### Exercise instructions:
Number of lines with the string "ankle" in the entries below: report it, and nothing besides.
━━━━━━━━━━━━━━━━━━━━━━━━━━━━━━
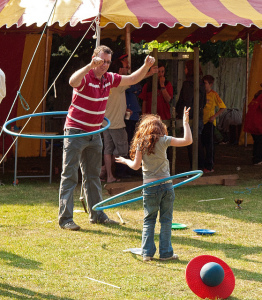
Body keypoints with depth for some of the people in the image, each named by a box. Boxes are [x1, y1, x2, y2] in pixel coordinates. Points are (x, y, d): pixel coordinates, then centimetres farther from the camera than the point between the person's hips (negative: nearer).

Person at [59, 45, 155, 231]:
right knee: (70, 176, -7)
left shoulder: (109, 78, 4)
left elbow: (133, 79, 14)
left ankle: (97, 214, 23)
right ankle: (65, 218, -7)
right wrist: (91, 66, -54)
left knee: (93, 175, 15)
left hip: (94, 133, 8)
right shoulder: (85, 77, -19)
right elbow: (73, 82, -43)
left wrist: (146, 66, -3)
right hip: (76, 131, -8)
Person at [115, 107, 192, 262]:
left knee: (149, 220, 11)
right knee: (166, 220, 8)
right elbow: (188, 140, -9)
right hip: (166, 185, -1)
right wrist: (186, 123, 1)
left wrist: (125, 161, 19)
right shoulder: (163, 140, -5)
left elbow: (136, 165, -1)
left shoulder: (141, 143, -2)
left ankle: (147, 252, 7)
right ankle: (165, 252, 9)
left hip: (150, 188, 1)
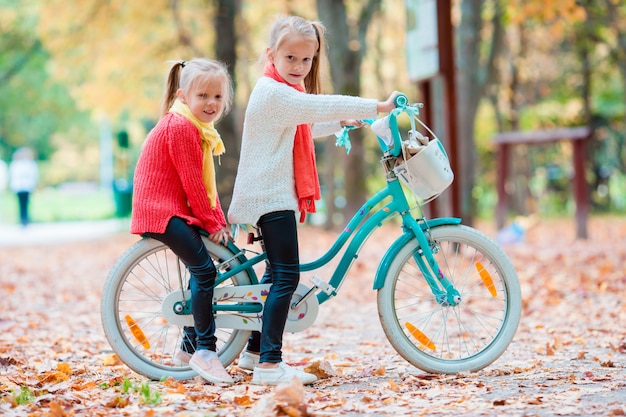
━━━━━━━━━━━━━━━━━━━━━━━━━━━━━━
### Answer space:
4